*** Selected excerpt Section Begins ***
There are no alarm bells yet, but in an ideal world Dick Advocaat would start pre-season – now just a couple of weeks away – with the squad which will go into battle at Leicester on August 8.

The trick with transfers is to realise nothing is straightforward; nothing is as it seems.

This is not an ideal world though and the far more likely scenario is that Sunderland will be trying to add to their squad right up until the final throes of the transfer window.

If only it were more straightforward.

Of course there are those players who already know they have no future at their current clubs; Fabio Borini for one should have a new home before the new season kicks off, having long been aware there is no point him staying at Anfield.

But the majority of deals are much harder given a reluctance from selling clubs and sometimes the player themselves.

Take Carl Jenkinson, a player Sunderland have already tried to sign on loan from Arsenal, after agreeing a loan fee reported to be £2m.

I’m afraid I didn’t take much notice of those reports because it’s one thing convincing a club with the colour of your money, another thing entirely persuading the player to move somewhere he doesn’t want to.

After all, this is a player who’s spent his life in London, played all of his football in London and is wanted again by the team where he excelled last season, West Ham United.

Perhaps the Hammers are reluctant to meet the £2m fee and Arsenal wanted to flush them out by publicising the agreement with Sunderland. I’m sure they’ll reach a compromise, but it might drag on for weeks.

The trick with transfers is to realise nothing is straightforward; nothing is as it seems.

I have some experience of this lower down the ladder as a non executive director of Oxford United.

After a strong finish to the season, the board met with our manager Michael Appleton to talk through the year we’d had and the upcoming challenges of a new season.

We all agreed that to give us our best possible chance of success we needed to strike early in the transfer market.

So far we’ve added a new goalkeeper, an attacking central midfield player, a centre forward and managed to convert one of last season’s loans into a permanent deal. But there’s more to be done.

We’ve been speaking to a couple of players and more importantly to their agents for over a month now without any resolution.

The difficulty is that in both cases the clubs who own the players are doing all they can to keep their services.

It’s our job to convince the players – and yes their agents – that Oxford is the best next step in their career.
*** Selected excerpt Section Ends ***
• [Tasks and exercises]
1/ Say whether each statement agrees with the column on summer transfers, answering yes or no and quoting the words that decide it. (a) Sunderland have already tried to sign Carl Jenkinson on loan from Arsenal. (b) Fabio Borini expects to stay at Anfield. (c) Oxford United has added a new goalkeeper.
2/ Copy the column word for word, from "There are no" down to "were more straightforward.".
Rely on the column alone for your answers.
*** Supplied entries Section Begins ***
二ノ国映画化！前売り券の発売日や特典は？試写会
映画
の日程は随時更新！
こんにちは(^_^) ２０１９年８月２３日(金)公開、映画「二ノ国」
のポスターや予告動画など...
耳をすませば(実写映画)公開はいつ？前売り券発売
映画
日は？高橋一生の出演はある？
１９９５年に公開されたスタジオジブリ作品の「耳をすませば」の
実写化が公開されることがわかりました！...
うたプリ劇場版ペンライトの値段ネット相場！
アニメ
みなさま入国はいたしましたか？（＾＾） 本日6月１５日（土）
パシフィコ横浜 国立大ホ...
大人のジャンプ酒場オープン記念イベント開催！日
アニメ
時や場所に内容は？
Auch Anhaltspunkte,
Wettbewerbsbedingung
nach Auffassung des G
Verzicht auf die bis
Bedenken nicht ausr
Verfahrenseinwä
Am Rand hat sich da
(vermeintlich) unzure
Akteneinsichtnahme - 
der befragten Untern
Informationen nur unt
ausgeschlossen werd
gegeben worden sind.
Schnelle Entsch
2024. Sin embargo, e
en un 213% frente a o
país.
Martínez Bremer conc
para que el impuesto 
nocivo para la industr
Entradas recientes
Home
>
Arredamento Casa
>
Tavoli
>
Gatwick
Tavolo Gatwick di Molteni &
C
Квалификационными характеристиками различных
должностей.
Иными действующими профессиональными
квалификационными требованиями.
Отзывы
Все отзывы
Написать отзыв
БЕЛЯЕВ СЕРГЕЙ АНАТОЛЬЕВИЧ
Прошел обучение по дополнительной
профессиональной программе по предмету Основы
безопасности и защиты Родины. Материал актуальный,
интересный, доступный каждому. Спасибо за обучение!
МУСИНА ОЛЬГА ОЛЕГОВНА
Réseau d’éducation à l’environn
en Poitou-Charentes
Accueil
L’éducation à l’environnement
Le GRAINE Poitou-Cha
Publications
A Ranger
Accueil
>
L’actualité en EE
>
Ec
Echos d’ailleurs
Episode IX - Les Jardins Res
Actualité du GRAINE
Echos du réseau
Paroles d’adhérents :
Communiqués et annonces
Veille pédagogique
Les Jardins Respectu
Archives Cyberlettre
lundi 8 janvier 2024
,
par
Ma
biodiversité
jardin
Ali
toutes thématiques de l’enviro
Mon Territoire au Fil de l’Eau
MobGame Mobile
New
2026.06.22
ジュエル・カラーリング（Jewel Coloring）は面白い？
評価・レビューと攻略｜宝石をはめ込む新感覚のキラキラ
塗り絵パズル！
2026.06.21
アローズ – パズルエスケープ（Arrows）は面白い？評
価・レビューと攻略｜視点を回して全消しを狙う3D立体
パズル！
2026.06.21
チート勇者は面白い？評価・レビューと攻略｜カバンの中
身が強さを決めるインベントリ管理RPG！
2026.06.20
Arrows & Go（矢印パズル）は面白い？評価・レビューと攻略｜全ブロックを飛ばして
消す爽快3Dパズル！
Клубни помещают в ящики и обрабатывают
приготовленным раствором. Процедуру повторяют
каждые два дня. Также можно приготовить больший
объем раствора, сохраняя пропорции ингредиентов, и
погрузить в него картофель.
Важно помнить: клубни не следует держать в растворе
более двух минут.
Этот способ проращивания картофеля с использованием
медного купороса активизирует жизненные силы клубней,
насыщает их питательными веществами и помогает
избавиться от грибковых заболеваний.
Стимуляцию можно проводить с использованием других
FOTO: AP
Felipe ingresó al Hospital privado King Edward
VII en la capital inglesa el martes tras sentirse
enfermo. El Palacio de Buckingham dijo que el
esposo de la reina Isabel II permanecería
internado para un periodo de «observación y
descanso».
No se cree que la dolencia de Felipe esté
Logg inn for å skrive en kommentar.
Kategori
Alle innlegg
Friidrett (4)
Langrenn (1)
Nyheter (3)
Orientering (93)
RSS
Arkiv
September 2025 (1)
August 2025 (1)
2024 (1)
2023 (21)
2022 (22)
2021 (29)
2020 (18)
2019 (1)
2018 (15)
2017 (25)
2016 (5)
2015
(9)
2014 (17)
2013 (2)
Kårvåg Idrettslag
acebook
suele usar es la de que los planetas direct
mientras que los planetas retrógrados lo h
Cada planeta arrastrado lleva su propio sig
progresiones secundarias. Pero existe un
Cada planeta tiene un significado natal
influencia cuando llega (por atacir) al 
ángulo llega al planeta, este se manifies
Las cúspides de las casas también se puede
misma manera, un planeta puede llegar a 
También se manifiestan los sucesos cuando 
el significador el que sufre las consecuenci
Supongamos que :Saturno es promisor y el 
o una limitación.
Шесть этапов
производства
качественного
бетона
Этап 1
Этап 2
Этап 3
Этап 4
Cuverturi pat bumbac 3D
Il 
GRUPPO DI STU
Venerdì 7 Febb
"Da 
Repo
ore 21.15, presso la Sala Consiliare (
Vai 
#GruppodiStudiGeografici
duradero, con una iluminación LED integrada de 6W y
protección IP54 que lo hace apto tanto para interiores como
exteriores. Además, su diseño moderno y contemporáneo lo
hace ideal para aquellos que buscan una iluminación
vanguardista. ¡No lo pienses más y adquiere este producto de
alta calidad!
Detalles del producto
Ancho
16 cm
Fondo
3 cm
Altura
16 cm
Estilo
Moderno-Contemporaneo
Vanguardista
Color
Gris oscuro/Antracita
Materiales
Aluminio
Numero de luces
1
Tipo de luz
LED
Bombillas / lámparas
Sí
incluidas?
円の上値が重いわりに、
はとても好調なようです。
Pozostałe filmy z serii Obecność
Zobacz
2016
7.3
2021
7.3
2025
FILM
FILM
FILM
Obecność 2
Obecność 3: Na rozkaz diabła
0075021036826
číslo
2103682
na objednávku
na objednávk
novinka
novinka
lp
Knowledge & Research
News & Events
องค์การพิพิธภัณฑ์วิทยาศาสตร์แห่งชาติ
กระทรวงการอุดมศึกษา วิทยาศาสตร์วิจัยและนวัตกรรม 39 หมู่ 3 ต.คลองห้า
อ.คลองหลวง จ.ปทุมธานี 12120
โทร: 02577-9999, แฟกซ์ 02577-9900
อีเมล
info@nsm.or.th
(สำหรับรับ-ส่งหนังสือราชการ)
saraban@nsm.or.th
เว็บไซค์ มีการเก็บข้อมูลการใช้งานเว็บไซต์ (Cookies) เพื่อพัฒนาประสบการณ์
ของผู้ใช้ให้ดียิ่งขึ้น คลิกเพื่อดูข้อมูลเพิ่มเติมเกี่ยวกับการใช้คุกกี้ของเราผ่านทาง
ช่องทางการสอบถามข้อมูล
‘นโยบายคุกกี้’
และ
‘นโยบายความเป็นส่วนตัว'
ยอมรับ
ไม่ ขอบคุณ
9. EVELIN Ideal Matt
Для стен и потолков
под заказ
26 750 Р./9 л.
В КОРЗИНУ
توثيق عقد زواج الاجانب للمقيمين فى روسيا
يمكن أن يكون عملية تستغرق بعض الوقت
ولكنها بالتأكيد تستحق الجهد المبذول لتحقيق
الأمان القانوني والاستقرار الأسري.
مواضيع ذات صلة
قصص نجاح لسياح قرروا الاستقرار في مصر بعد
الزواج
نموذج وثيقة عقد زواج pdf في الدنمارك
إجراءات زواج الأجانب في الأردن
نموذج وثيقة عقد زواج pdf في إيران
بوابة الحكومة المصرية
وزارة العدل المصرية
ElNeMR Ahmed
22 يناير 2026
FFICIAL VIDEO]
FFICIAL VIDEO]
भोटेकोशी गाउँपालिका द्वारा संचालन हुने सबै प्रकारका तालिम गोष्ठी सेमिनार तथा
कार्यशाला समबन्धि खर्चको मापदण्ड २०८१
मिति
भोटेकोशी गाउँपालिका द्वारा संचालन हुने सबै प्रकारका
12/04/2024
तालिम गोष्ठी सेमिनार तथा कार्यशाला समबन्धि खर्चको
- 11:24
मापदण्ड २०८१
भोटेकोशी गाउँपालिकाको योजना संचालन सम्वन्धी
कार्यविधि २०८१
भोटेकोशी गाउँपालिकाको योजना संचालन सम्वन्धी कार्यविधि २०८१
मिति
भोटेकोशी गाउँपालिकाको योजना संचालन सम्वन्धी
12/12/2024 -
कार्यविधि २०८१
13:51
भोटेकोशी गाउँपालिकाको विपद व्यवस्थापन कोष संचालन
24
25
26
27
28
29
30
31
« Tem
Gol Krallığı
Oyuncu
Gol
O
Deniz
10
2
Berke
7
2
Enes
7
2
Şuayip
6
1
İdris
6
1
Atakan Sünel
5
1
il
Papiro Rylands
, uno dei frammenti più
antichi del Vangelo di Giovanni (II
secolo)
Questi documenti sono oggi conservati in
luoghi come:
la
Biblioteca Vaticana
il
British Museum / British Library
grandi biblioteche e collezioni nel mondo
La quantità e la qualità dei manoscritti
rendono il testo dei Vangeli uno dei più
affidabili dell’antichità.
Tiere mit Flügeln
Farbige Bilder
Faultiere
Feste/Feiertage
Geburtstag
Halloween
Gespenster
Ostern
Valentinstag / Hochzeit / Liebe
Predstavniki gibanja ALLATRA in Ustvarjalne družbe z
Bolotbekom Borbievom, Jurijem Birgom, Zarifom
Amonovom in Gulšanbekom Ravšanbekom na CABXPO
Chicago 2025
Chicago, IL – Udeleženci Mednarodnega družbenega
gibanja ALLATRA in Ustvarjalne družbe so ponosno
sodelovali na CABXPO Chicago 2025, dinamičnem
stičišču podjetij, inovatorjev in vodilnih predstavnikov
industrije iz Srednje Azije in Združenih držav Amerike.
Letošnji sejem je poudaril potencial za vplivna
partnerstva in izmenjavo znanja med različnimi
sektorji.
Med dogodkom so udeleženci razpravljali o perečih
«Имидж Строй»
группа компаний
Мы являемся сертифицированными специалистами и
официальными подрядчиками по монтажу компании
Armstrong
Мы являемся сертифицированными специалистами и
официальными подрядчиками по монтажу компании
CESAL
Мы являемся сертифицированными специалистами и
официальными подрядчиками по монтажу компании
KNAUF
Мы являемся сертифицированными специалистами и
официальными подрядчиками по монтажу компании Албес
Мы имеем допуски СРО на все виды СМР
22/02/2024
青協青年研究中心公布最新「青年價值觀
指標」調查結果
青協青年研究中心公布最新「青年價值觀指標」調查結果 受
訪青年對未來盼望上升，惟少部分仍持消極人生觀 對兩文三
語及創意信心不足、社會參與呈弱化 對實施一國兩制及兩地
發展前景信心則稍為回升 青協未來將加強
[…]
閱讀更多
*** Supplied entries Section Ends ***
• [Responses to the tasks]
1/
(a) Yes: "a player Sunderland have already tried to sign on loan from Arsenal"
(b) No: "having long been aware there is no point him staying at Anfield"
(c) Yes: "So far we’ve added a new goalkeeper"

2/
There are no alarm bells yet, but in an ideal world Dick Advocaat would start pre-season – now just a couple of weeks away – with the squad which will go into battle at Leicester on August 8.

The trick with transfers is to realise nothing is straightforward; nothing is as it seems.

This is not an ideal world though and the far more likely scenario is that Sunderland will be trying to add to their squad right up until the final throes of the transfer window.

If only it were more straightforward.